(Stored data entries)

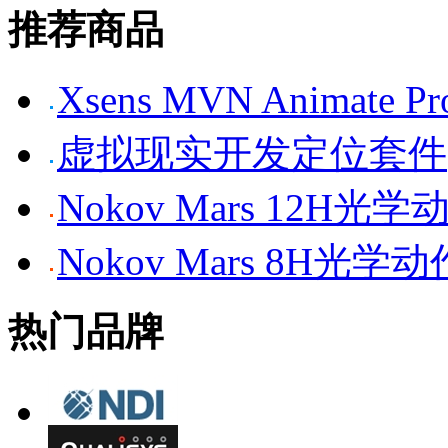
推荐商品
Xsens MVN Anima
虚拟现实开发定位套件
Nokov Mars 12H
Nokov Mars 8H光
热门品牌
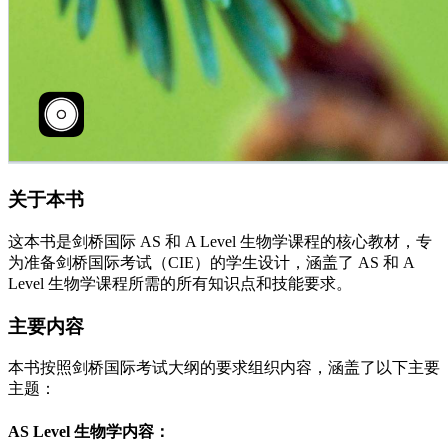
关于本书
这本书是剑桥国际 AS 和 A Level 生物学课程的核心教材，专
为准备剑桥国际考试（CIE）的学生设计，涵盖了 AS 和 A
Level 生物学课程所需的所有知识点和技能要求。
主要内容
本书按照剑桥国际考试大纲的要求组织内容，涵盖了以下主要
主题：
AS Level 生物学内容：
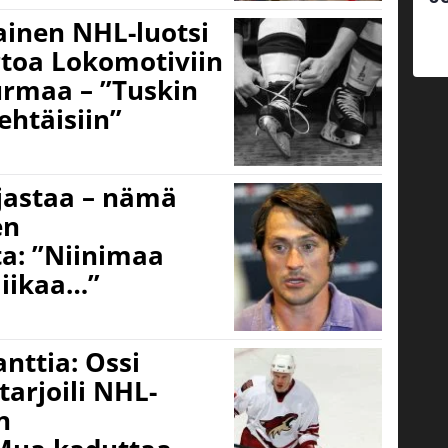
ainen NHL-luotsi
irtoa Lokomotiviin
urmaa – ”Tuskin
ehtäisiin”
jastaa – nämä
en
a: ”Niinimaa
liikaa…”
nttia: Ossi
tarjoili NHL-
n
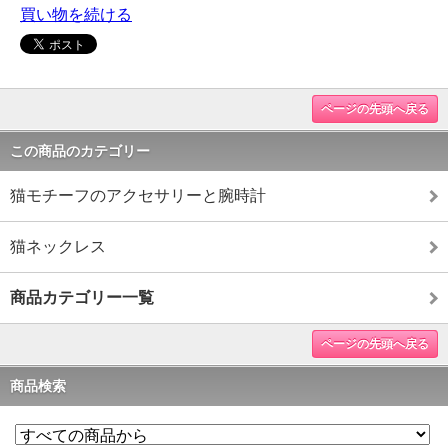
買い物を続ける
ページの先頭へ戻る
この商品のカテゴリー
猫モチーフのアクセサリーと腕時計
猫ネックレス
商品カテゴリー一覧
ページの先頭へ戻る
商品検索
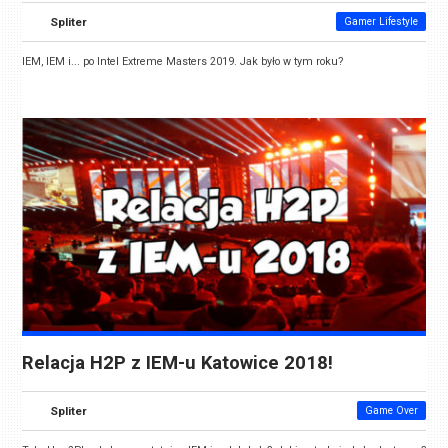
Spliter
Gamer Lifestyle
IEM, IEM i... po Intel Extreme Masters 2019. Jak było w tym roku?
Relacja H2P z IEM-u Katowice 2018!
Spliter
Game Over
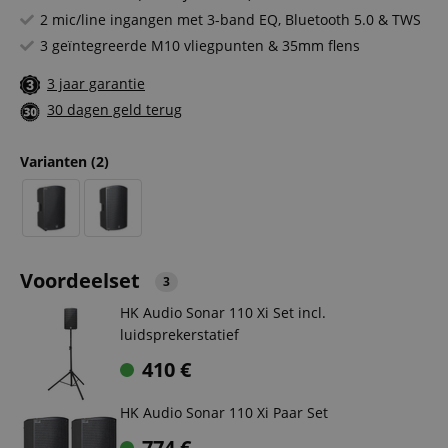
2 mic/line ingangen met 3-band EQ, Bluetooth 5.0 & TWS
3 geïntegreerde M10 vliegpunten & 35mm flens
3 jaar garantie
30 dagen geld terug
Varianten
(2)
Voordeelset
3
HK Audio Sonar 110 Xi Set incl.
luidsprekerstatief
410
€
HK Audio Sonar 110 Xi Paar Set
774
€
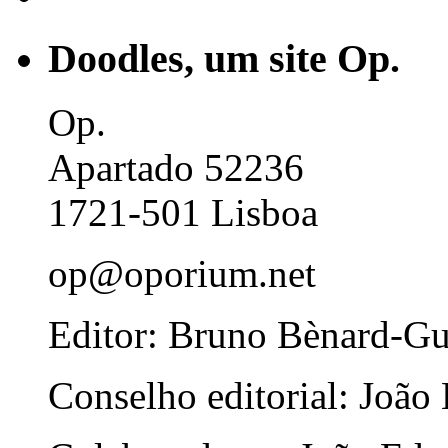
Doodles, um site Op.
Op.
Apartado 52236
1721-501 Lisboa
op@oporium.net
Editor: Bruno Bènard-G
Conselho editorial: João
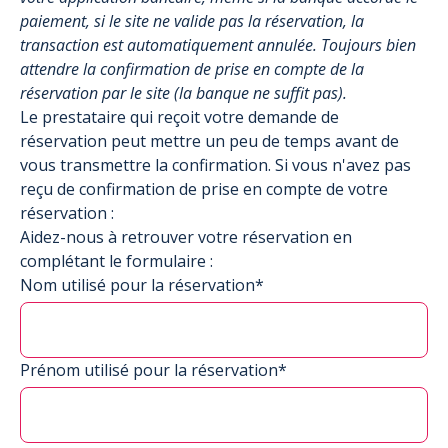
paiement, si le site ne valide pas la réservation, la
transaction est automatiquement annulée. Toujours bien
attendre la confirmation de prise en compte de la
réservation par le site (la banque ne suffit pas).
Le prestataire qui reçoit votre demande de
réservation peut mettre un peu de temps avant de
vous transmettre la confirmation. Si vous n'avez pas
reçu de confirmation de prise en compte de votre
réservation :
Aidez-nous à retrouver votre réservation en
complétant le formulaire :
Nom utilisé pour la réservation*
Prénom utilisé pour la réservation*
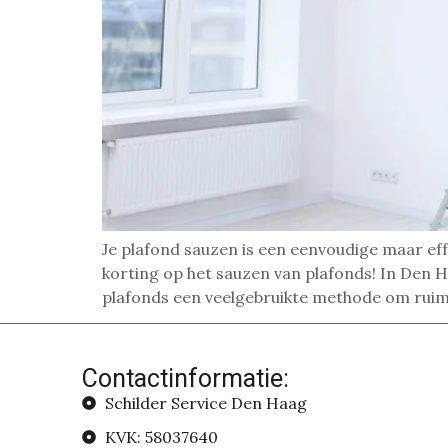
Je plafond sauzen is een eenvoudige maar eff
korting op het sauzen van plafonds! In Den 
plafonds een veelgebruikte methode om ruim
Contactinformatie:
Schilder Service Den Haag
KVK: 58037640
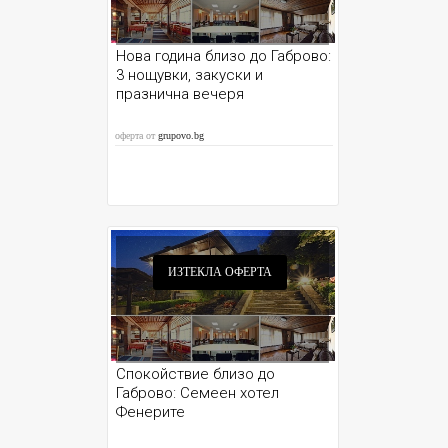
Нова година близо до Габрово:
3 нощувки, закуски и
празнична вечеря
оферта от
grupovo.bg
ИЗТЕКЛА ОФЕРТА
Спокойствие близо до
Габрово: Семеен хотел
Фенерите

_Exercise_:
Every line above that carries the string "sauzen" should be copied.

_Reply to the task_:
Je plafond sauzen is een eenvoudige maar eff
korting op het sauzen van plafonds! In Den 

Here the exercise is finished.